■ **Work to be completed**
Below are the records; copy each line in which "start" can be found.

Front-end code change data:
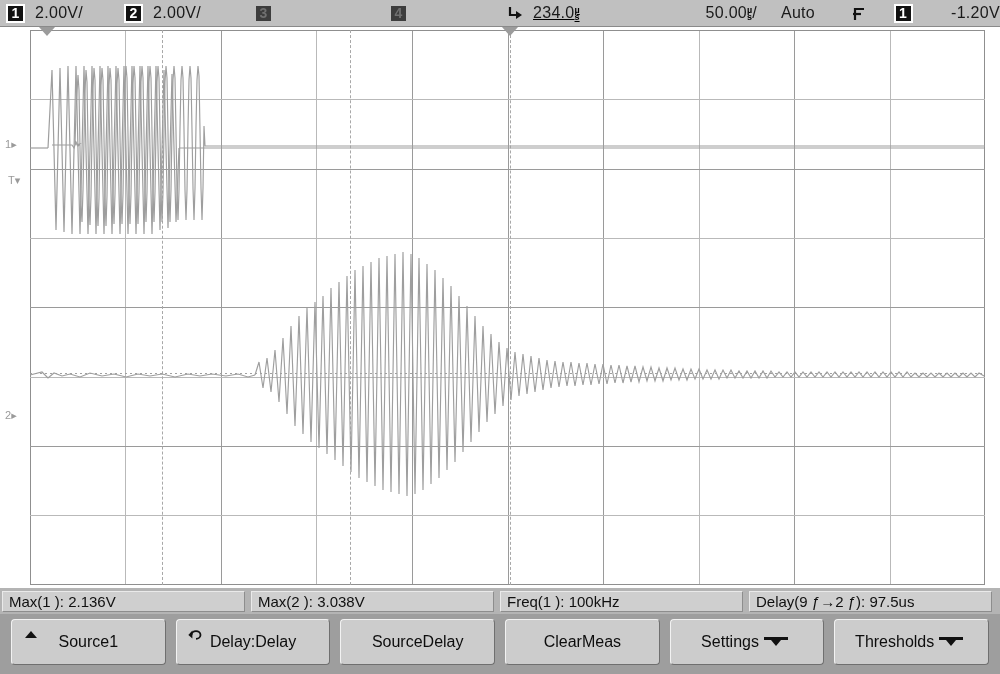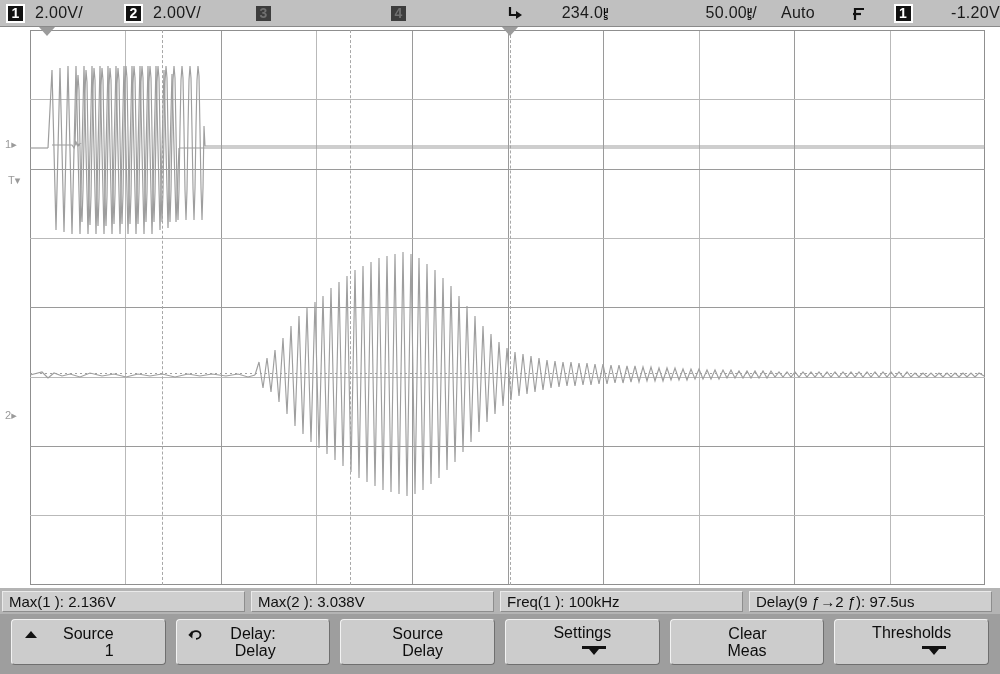--- a/index.html
+++ b/index.html
@@ -176,22 +176,21 @@
     border-radius: 4px;
     box-sizing: border-box;
     display: flex;
     align-items: center;
     justify-content: center;
     position: relative;
     color: #0d0d0d;
   }
   .sk-lines {
     display: flex;
-    flex-direction: column;
-    align-items: flex-end;
+    align-items: flex-start;
     line-height: 1.08;
     font-size: 16px;
   }
   .sk-l2 { font-size: 16px; }
   .sk-icon-left {
     position: absolute;
     left: 10px;
     top: 7px;
     width: 18px;
     height: 14px;
@@ -234,21 +233,21 @@
       <div class="chbox off">4</div>
     </div>
 
     <div class="slot" style="width:34px; justify-content:center;">
       <svg width="18" height="16" viewBox="0 0 18 16" aria-hidden="true">
         <path d="M3 2 L3 10 L13 10" stroke="#111" stroke-width="2.2" fill="none"></path>
         <path d="M9 6 L9 14 L15 10 Z" fill="#111"></path>
       </svg>
     </div>
 
-    <div class="slot" style="width:104px; justify-content:center;">
+    <div class="slot" style="width:104px; justify-content:flex-start;text-decoration:underline;">
       <span class="topval">234.0</span>
       <span class="unit-stack">
         <span>µ</span>
         <span>s</span>
       </span>
     </div>
 
     <div class="slot" style="width:120px; justify-content:flex-end;">
       <span class="topval">50.00</span>
       <span class="unit-stack">
@@ -440,38 +439,38 @@
 
     <div class="softkey">
       <span class="sk-lines">
         <span>Source</span>
         <span class="sk-l2">Delay</span>
       </span>
     </div>
 
     <div class="softkey">
       <span class="sk-lines">
+        <span>Clear</span>
+        <span class="sk-l2">Meas</span>
+      </span>
+    </div>
+
+    <div class="softkey">
+      <span class="sk-lines">
         <span>Settings</span>
         <span class="arrow-down">
           <svg width="34" height="14" viewBox="0 0 34 14" aria-hidden="true">
             <path d="M5 3 L29 3 L29 6 L22 6 L17 12 L12 6 L5 6 Z" fill="#111"></path>
           </svg>
         </span>
       </span>
     </div>
 
     <div class="softkey">
       <span class="sk-lines">
-        <span>Clear</span>
-        <span class="sk-l2">Meas</span>
-      </span>
-    </div>
-
-    <div class="softkey">
-      <span class="sk-lines">
         <span>Thresholds</span>
         <span class="arrow-down">
           <svg width="34" height="14" viewBox="0 0 34 14" aria-hidden="true">
             <path d="M5 3 L29 3 L29 6 L22 6 L17 12 L12 6 L5 6 Z" fill="#111"></path>
           </svg>
         </span>
       </span>
     </div>
 
   </div>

■ **Answer area**
+    align-items: flex-start;
+    <div class="slot" style="width:104px; justify-content:flex-start;text-decoration:underline;">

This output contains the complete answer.